Early anesthesia may hinder kids’ learning

Children exposed to anesthetic drugs more than once before age 4 seem to face an added risk of developing a learning disability

Children under age 4 who get multiple courses of general anesthesia for surgery seem to be at greater risk of developing a learning disability later in childhood, compared with kids not exposed to the drugs, researchers report in the April Anesthesiology.

Despite this apparent danger, the researchers acknowledge that they don’t know whether the knock-out drugs are responsible for the risk or if children needing surgeries are just prone to developing learning disabilities.

“We feel strongly that this data is preliminary,” says study coauthor Randall Flick, a pediatrician and anesthesiologist at the Mayo Clinic in Rochester, Minn.

Flick and his colleagues consulted a medical registry of people born in Olmstead County, Minn., between 1976 and 1982 and identified 593 children who received anesthesia before reaching age 4 and 4,764 others who didn’t.

The researchers also checked to see if school records designated any of the children as learning disabled, defined as scoring significantly below what their IQs would predict on reading, writing and math tests. The researchers excluded from the analysis any children who were severely mentally disabled or who had moved away before reaching age 5.

The analysis showed that children undergoing anesthesia just once were no more likely to be learning disabled than were kids who were never put under. But children getting anesthesia twice were 59 percent more likely to be learning disabled, and those getting anesthesia three times or more were more than twice as likely as were children who never got it.

By another measure, children anesthetized for more than two hours overall, faced the most significant risk of learning disability, the records show.

In making these calculations, the researchers accounted for differences between the groups in gender, birth weight and gestational age of the child at birth — the number of months the mother carried the fetus.

“This is indeed a very important and in many ways a thorough study,” says Tom Hansen, a pediatric anesthesiologist at Odense University Hospital in Denmark. “The results may at first glance be quite frightening.”

But Hansen notes that roughly one-third of the original children in the study moved away before age 5. While that might not matter in some studies, he says people whose children have greater medical needs might choose to remain near the Mayo Clinic, which would make these children overrepresented in the population. What’s more, children who need repeat surgeries might just be sicker than others and more prone to developing a learning disability.

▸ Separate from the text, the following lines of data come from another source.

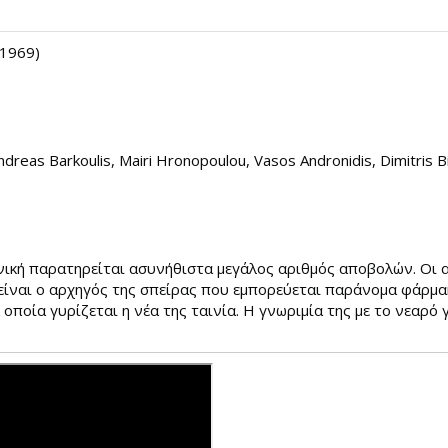
(1969)
dreas Barkoulis, Mairi Hronopoulou, Vasos Andronidis, Dimitris Bi
ινική παρατηρείται ασυνήθιστα μεγάλος αριθμός αποβολών. Οι 
ίναι ο αρχηγός της σπείρας που εμπορεύεται παράνομα φάρμακ
 οποία γυρίζεται η νέα της ταινία. Η γνωριμία της με το νεαρ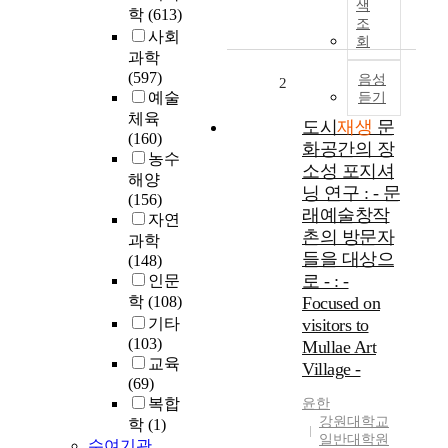
색
학
(613)
국
조
사회
대
회
과학
운
(597)
하
음성
2
예술
듣기
재
체육
생
도시
재생
문
(160)
프
화공간의 장
농수
로
소성 포지셔
해양
젝
닝 연구 : - 문
(156)
트
래예술창작
자연
는
촌의 방문자
개
과학
들을 대상으
발
(148)
로 - : -
과
인문
정
학
(108)
Focused on
에
기타
visitors to
서
(103)
Mullae Art
많
교육
Village -
은
(69)
시
복합
윤한
행
강원대학교
학
(1)
착
일반대학원
수여기관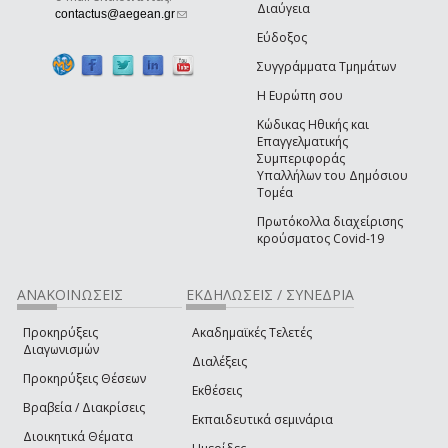
Διαύγεια
(link sends e-mail)
contactus@aegean.gr
Εύδοξος
Συγγράμματα Τμημάτων
Η Ευρώπη σου
Κώδικας Ηθικής και
Επαγγελματικής
Συμπεριφοράς
Υπαλλήλων του Δημόσιου
Τομέα
Πρωτόκολλα διαχείρισης
κρούσματος Covid-19
ΑΝΑΚΟΙΝΩΣΕΙΣ
ΕΚΔΗΛΩΣΕΙΣ / ΣΥΝΕΔΡΙΑ
Προκηρύξεις
Ακαδημαϊκές Τελετές
Διαγωνισμών
Διαλέξεις
Προκηρύξεις Θέσεων
Εκθέσεις
Βραβεία / Διακρίσεις
Εκπαιδευτικά σεμινάρια
Διοικητικά Θέματα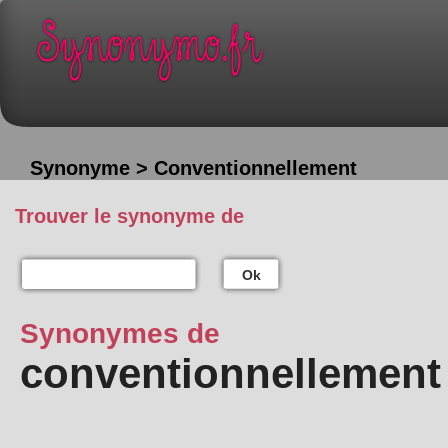
Synonyme > Conventionnellement
Trouver le synonyme de
Ok
Synonymes de
conventionnellement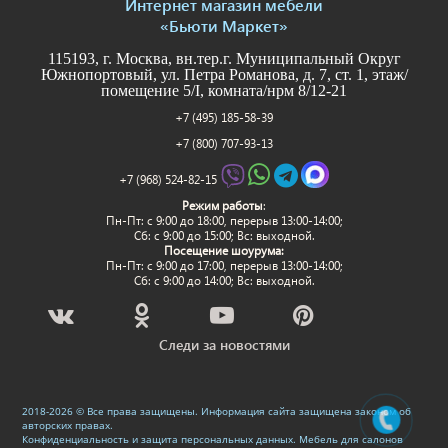
Интернет магазин мебели
«Бьюти Маркет»
115193, г. Москва, вн.тер.г. Муниципальный Округ
Южнопортовый, ул. Петра Романова, д. 7, ст. 1, этаж/
помещение 5/I, комната/нрм 8/12-21
+7 (495) 185-58-39
+7 (800) 707-93-13
+7 (968) 524-82-15
Режим работы
:
Пн-Пт: c 9:00 до 18:00, перерыв 13:00-14:00;
Сб: с 9:00 до 15:00; Вс: выходной.
Посещение шоурума:
Пн-Пт: c 9:00 до 17:00, перерыв 13:00-14:00;
Сб: с 9:00 до 14:00; Вс: выходной.
Следи за новостями
2018-2026 © Все права защищены. Информация сайта защищена законом об
авторских правах.
Конфиденциальность и защита персональных данных
.
Мебель для салонов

Flick agrees that there is no way to know from these data whether the anesthesia poses the risk or if the need for surgery does. For the time being, he doesn’t want to scare parents away from necessary surgery for their children. “This information doesn’t affect my practice, nor would I suggest it should affect the practices of others,” he says.

Studies in young animals have suggested that general anesthesia can impair learning. Hansen says this new report is part of ongoing research to determine whether these risks translate to humans — specifically whether anesthetic drugs contribute to the neurological impairment seen in some children after surgery. “But we will have to await other studies before definite answers can be made,” he says.